Viele Menschen bei Erinnerung an Reichspogromnacht

Gedenken : Erinnerung an die Reichspogromnacht

„Die Mahnwache ist mittlerweile zum gesellschaftlichen Ereignis der Stadt Geldern geworden. Das wird auch durch die Anwesenheit des Bürgermeisters deutlich.“ Mit diesen Worten bedankte sich Bernd Bianchi vom Gelderner Ortsverband der Grünen bei den etwa 60 Teilnehmern, die zu der Gedenkveranstaltung gekommen waren, die an die Reichspogromnacht am 9. November 1938 erinnerte.

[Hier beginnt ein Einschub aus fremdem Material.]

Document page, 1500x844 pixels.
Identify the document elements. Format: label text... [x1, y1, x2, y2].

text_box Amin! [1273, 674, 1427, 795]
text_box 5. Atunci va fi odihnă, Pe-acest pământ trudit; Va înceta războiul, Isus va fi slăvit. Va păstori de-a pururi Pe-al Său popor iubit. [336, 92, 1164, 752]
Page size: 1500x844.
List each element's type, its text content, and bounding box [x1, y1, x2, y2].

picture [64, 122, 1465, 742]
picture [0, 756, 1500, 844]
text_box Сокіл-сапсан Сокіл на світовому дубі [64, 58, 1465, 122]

Man traf sich am Nordwall 39, dort, wo vor 80 Jahren noch die Synagoge und die jüdische Schule gestanden hatten. Der Eigentümer des Grundstücks hat die Möglichkeit eröffnet, das Rolltor zum Gelände aufzuschließen. Sonst hätte man auch nicht genug Platz auf dem Gehweg gehabt. Bianchi las den Brief von Nils Bunse und Tobias Schmidt vor, der am gleichen Tag noch in der Rheinischen Post abgedruckt war. Damit machte er darauf aufmerksam, dass man diese Mahnwache vor allem für die Jugend abhalte, damit die Schrecken des Nationalsozialismus mit Intoleranz und Hass auch in Zukunft nie vergessen würden. Die Teilnehmer der Mahnwache gedachten schweigend der jüdischen Opfer aus Geldern. Sie erinnerten an deren Schicksal und auch an das von Paul Holla, der als SPD-Ratsmitglied an den Folgen von Misshandlungen in sogenannter „Schutzhaft“ und der Verschleppung ins Konzentrationslager Esterwegen starb.